Yeah, so I found myself in Lake Charles, Louisiana about two weeks ago. Long story why, won’t go into that here. It’s not the most exciting town around, but they do have some good gumbo, like the bowl I ate (shown in pic) from KD’s Diner.
You don’t fall asleep while you’re eating gumbo. It’s alive with an intricate blend of taste sensations that’s a bit different wherever you go. There’s a kick, yes, but also a darkness (from the roux) that seems like it’s coming from somewhere deep underground.
We should make the most of our senses because it makes our lives spicier, and this goes double for the writers in the room, who are responsible for stirring the world around us into a soup of words.
Here’s Fred Plotkin, author of books on opera and Italian cuisine:
Most humans have been given the remarkable gift of five senses, but few use them to their fullest potential. I try to activate all of them all the time and, in so doing, make myself open to sensations and memories most people miss. I listen rather than hear. I savor rather than eat or smell. I look rather than see. I feel rather than touch.

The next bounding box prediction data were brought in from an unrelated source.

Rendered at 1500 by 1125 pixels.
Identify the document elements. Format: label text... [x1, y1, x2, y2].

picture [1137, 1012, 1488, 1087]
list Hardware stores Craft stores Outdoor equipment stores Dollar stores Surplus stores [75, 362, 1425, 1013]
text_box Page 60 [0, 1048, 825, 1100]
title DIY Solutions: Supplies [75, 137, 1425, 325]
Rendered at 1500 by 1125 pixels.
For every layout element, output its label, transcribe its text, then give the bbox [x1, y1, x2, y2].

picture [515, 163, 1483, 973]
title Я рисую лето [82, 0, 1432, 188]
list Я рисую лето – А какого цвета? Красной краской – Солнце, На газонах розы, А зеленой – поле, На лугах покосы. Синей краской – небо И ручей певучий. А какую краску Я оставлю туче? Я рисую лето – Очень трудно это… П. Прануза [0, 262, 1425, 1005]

You can translate sensory experience in a simple manner, like this line from Rick Rojas’s NY Times article about the recent heat in Louisiana:
Cool air swirled through the devil-red metal box of a building.

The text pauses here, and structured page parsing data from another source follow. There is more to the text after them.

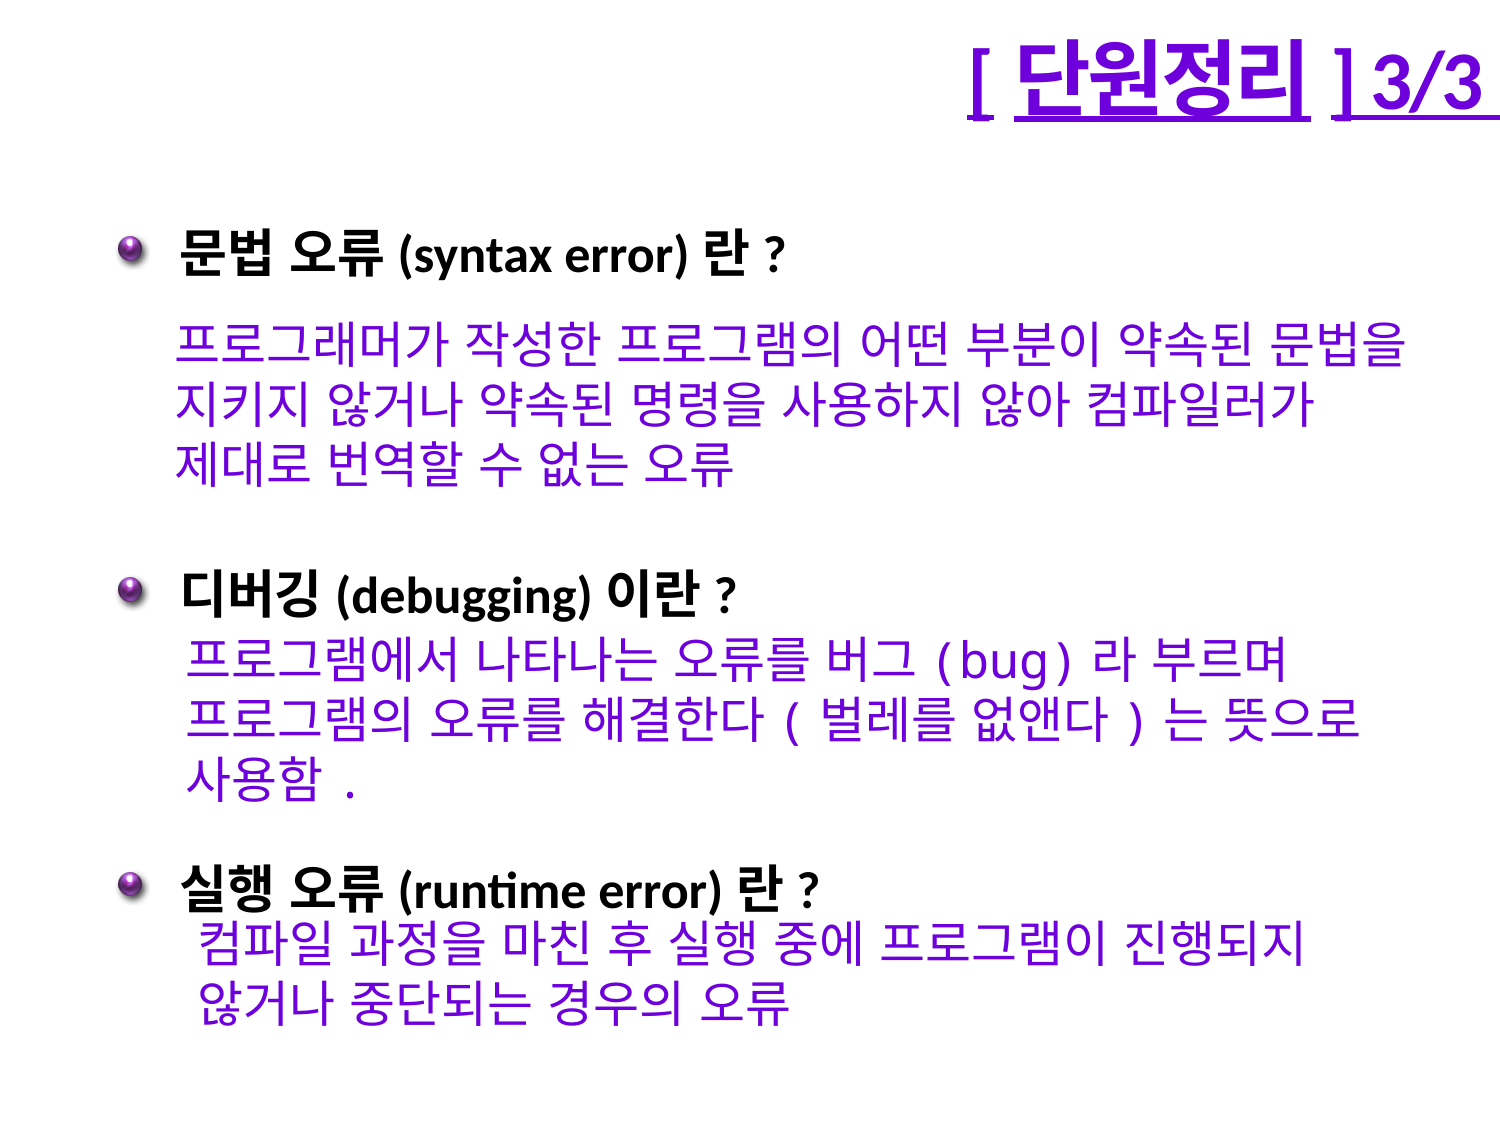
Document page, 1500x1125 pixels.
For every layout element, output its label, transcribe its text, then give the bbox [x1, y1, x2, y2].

list 문법 오류(syntax error)란? 디버깅(debugging)이란? 실행 오류(runtime error)란? [29, 208, 1447, 988]
picture [114, 233, 151, 271]
text_box 프로그램에서 나타나는 오류를 버그(bug)라 부르며 프로그램의 오류를 해결한다(벌레를 없앤다)는 뜻으로 사용함. [171, 621, 1447, 817]
picture [114, 869, 151, 906]
picture [114, 574, 151, 612]
text_box 프로그래머가 작성한 프로그램의 어떤 부분이 약속된 문법을 지키지 않거나 약속된 명령을 사용하지 않아 컴파일러가 제대로 번역할 수 없는 오류 [159, 306, 1435, 502]
title [단원정리] 3/3 [0, 37, 1500, 161]
text_box 컴파일 과정을 마친 후 실행 중에 프로그램이 진행되지 않거나 중단되는 경우의 오류 [182, 905, 1459, 1040]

Or you can get fancier with it, like this night-sky description from James Joyce’s novel Ulysses:
The heaventree of stars hung with humid nightblue fruit.
Sight is key, but cook with the other four senses as well, even blending them. My colleague Kelly Caldwell wrote about the sense of touch here.

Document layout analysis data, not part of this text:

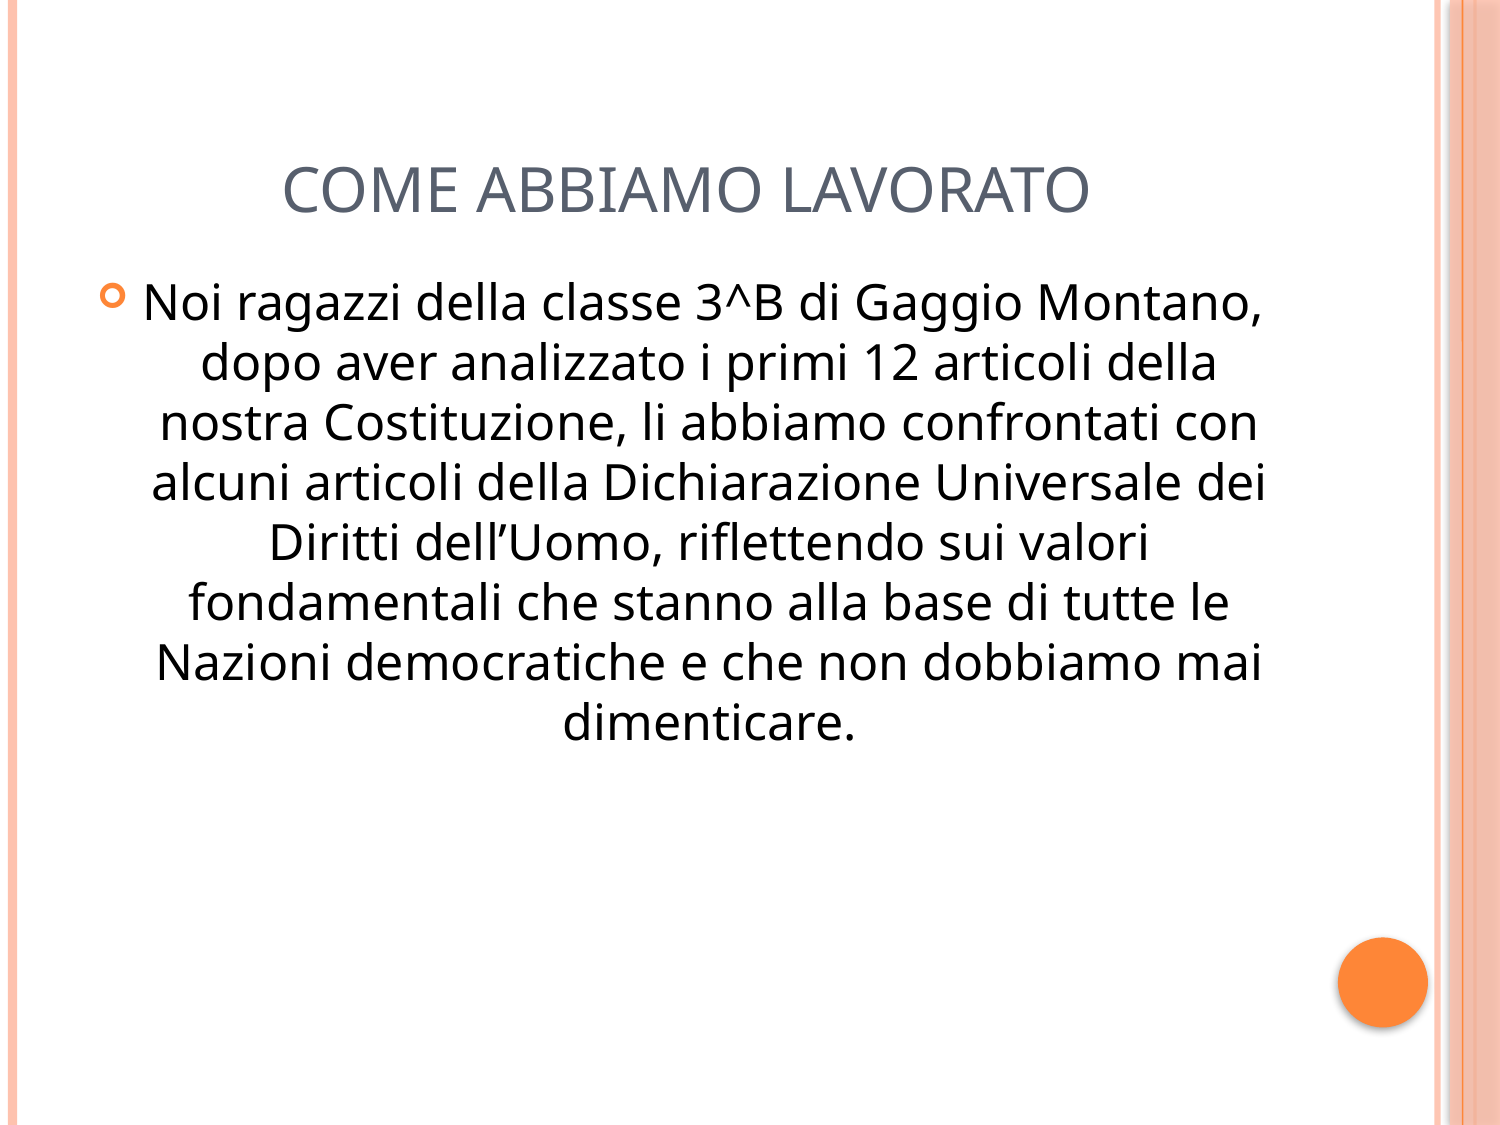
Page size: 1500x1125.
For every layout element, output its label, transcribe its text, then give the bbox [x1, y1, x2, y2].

title COME ABBIAMO LAVORATO [75, 45, 1300, 233]
list Noi ragazzi della classe 3^B di Gaggio Montano, dopo aver analizzato i primi 12 articoli della nostra Costituzione, li abbiamo confrontati con alcuni articoli della Dichiarazione Universale dei Diritti dell’Uomo, riflettendo sui valori fondamentali che stanno alla base di tutte le Nazioni democratiche e che non dobbiamo mai dimenticare. [75, 262, 1300, 1062]
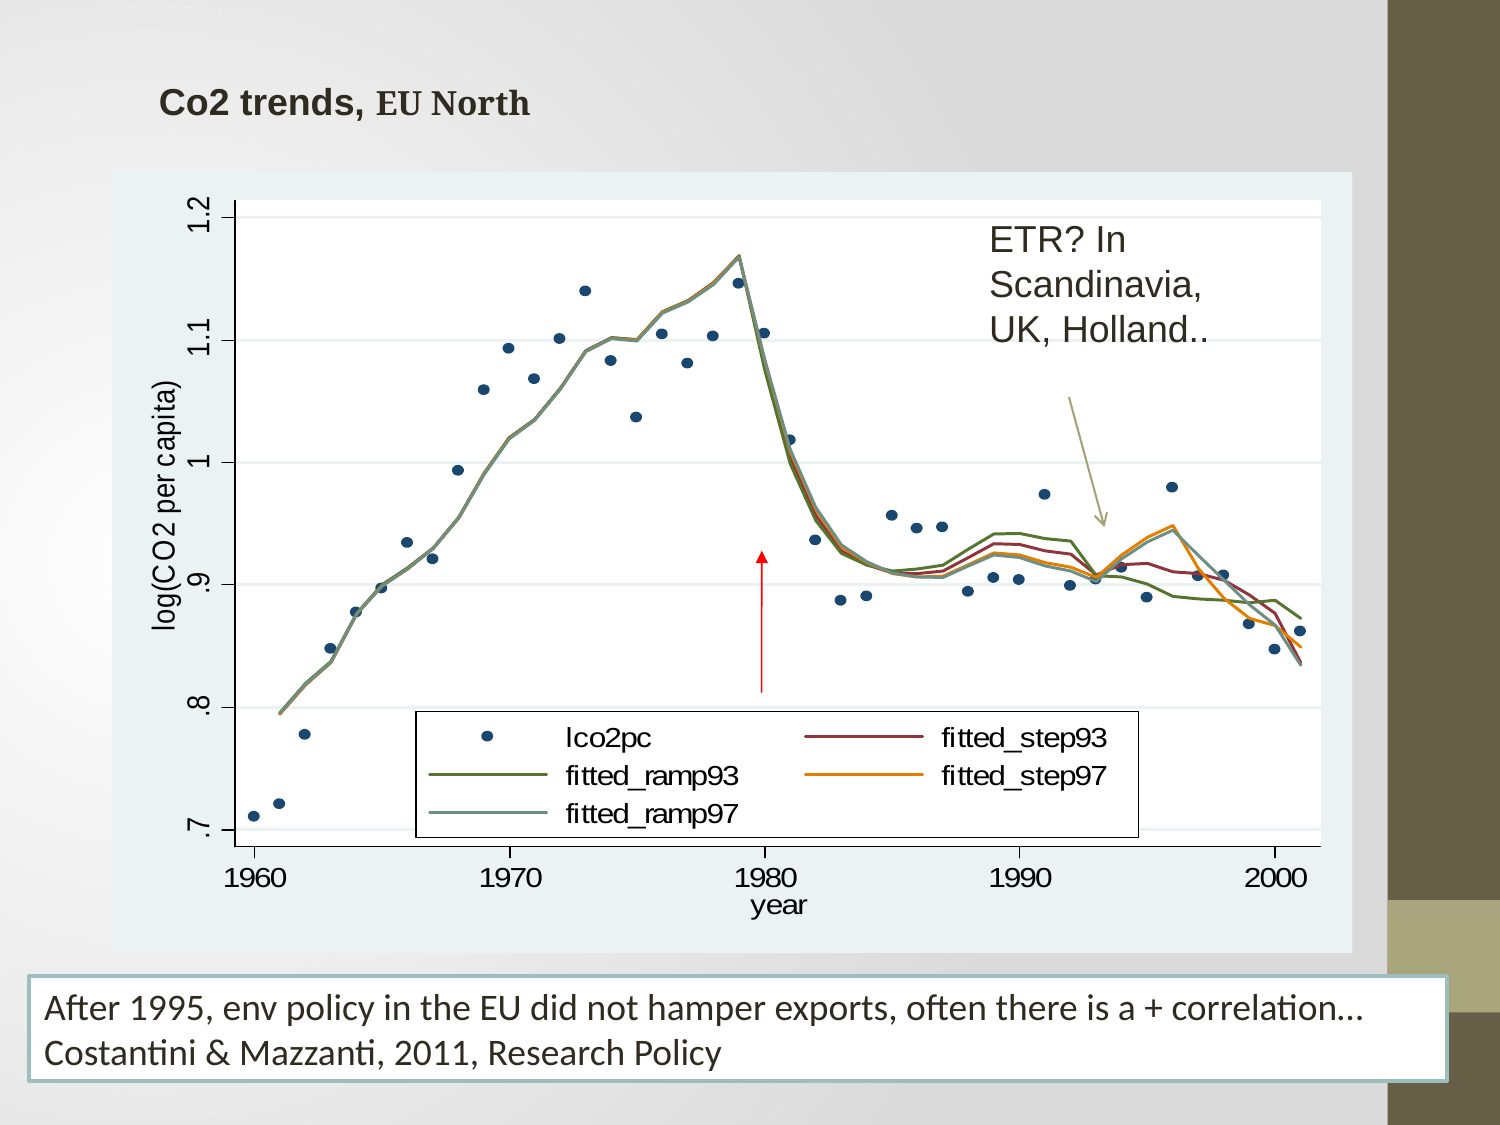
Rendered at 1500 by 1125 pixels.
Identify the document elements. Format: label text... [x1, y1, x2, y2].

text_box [1068, 396, 1105, 528]
text_box Co2 trends, EU North [144, 71, 546, 131]
picture [111, 172, 1353, 953]
text_box After 1995, env policy in the EU did not hamper exports, often there is a + correlation… Costantini & Mazzanti, 2011, Research Policy [27, 974, 1449, 1083]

Check out this from Elizabeth McCracken’s short story “It’s Not You”:
The Bloody Mary had some spice in it that sent a tickle through my palate into my nose. A prickle, a yearning, an itch: a gathering sneezish sensation.
Aren’t you feeling that?
And check out this from Tommy Orange’s novel There There:
I watch my shadow grow long then flatten on the highway as a car flies by without slowing or seeming to notice me. Not that I want slowing or notice. I kick a rock and hear it ding against a can or some hollow thing in the grass. I pick up my pace and as I do a hot gust of air and the smell of gas blow by with the passing of a big truck.
When you read this, you’re standing on that highway right beside this character. What did you experience, sensorially, today or yesterday? Write it up.